**DATASET EXCERPTS**
· · · ·
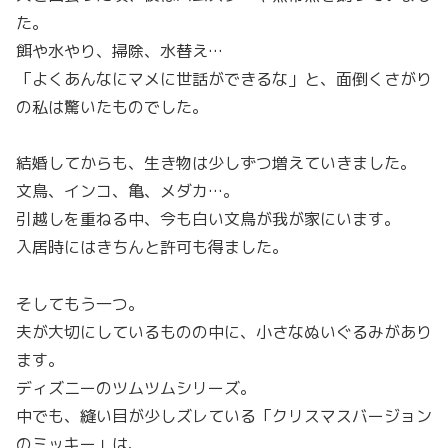
た。
餌や水やり、掃除、水替え…
「よくあんなにマメに世話ができるな」と、面倒くさがり
の私は驚いたものでした。
結婚してからも、生き物は少しずつ増えていきました。
文鳥、インコ、亀、メダカ…。
引越しを重ねる中、今も白い文鳥が我が家にいます。
入居時にはきちんと許可も得ました。
そしてもう一つ。
夫が大切にしているものの中に、小さなぬいぐるみがあり
ます。
ディズニーのツムツムシリーズ。
中でも、縫い目が少しズレている「クリスマスバージョン
のミッキー」は、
· · · ·
**WHAT IS EXPECTED**
Please reproduce the text of the listing above character for character, leaving out the pictures.

**ANSWER SECTION**
た。
餌や水やり、掃除、水替え…
「よくあんなにマメに世話ができるな」と、面倒くさがり
の私は驚いたものでした。
結婚してからも、生き物は少しずつ増えていきました。
文鳥、インコ、亀、メダカ…。
引越しを重ねる中、今も白い文鳥が我が家にいます。
入居時にはきちんと許可も得ました。
そしてもう一つ。
夫が大切にしているものの中に、小さなぬいぐるみがあり
ます。
ディズニーのツムツムシリーズ。
中でも、縫い目が少しズレている「クリスマスバージョン
のミッキー」は、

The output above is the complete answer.